Latere Successen van UNIS Flyers
Na de periode van de Feenstra Flyers bleef Heerenveen een belangrijke speler in het Nederlandse ijshockey. De club kende verschillende naamsveranderingen en successen, waaronder het winnen van de Beker van Nederland in 2002 (als Formido Flyers), 2016 en 2019 (als UNIS Flyers), en het behalen van het landskampioenschap in 2009 en 2018 (ook als UNIS Flyers).
Thialf: Meer dan een IJsstadion
Thialf is meer dan een ijsstadion; het is een icoon in de Nederlandse sportwereld. Naast de successen in het langebaanschaatsen heeft ook het ijshockey in Heerenveen geprofiteerd van de aanwezigheid van dit stadion. De club heeft haar thuisbasis in de ijshockeyhal van Thialf, waar vele memorabele wedstrijden zijn gespeeld.
In de zomer van 2004 heeft de ijshockeyhal een grondige renovatie ondergaan, waarbij een nieuwe koelinstallatie en betonvloer werden aangelegd. In 2015 werd het startschot gegeven voor een grootschalige vernieuwbouw van Thialf, waarbij ook het ijshockeygedeelte werd aangepakt.

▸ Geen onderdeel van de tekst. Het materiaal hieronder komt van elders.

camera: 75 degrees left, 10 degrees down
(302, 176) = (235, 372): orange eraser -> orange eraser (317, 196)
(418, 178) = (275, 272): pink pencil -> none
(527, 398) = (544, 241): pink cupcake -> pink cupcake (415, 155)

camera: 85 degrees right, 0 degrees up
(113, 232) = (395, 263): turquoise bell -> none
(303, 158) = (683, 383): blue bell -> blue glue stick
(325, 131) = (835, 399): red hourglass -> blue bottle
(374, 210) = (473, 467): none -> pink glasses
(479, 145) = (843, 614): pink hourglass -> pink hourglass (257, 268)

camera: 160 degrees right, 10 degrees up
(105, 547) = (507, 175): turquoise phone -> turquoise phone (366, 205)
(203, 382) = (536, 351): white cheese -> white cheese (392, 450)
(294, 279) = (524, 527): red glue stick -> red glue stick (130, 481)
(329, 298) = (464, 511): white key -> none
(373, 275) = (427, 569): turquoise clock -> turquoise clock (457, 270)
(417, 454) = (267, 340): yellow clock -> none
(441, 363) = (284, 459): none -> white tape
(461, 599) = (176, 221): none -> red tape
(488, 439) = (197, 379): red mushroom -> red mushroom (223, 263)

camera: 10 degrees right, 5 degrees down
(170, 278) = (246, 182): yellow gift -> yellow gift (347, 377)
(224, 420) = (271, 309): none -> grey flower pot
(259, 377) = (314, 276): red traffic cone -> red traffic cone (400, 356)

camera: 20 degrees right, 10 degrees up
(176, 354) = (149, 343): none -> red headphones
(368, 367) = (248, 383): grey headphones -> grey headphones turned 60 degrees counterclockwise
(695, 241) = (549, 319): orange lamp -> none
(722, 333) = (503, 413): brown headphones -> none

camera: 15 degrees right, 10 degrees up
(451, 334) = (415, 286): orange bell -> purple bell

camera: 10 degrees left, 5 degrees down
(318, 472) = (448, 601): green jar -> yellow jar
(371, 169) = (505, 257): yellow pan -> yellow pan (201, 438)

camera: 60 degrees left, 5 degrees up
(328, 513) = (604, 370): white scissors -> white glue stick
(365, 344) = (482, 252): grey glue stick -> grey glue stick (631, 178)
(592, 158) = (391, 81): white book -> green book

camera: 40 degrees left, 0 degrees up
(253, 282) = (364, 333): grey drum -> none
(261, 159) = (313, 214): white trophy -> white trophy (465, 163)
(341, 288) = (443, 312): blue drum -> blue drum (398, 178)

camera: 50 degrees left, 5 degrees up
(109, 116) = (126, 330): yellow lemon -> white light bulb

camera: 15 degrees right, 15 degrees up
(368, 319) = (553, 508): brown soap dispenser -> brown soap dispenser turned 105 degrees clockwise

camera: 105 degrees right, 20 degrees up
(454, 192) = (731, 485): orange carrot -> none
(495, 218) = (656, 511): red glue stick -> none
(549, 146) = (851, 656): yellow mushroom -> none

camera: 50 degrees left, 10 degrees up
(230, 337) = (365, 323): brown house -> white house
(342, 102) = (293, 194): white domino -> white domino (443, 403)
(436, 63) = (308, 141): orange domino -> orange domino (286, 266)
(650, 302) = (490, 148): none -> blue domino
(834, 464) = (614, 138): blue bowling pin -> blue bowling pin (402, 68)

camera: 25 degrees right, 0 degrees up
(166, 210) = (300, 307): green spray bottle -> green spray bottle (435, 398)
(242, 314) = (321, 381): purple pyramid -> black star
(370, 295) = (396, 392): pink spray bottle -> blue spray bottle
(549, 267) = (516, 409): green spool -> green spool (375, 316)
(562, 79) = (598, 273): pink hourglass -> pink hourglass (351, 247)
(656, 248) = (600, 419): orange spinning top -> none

Larry van Wieren en de Hockey Hall of Fame
Larry van Wieren, een belangrijke figuur in de geschiedenis van het Nederlandse ijshockey, speelde in de jaren '70 voor Den Haag, Utrecht en Heerenveen. Hij werd in 2024 toegevoegd aan de Hockey Hall of Fame van IJshockey Nederland. Van Wieren speelde met het Nederlands team op de Olympische Spelen van Lake Placid in 1980. Na zijn spelerscarrière was hij technisch directeur en bondscoach bij de Nederlandse IJshockeybond.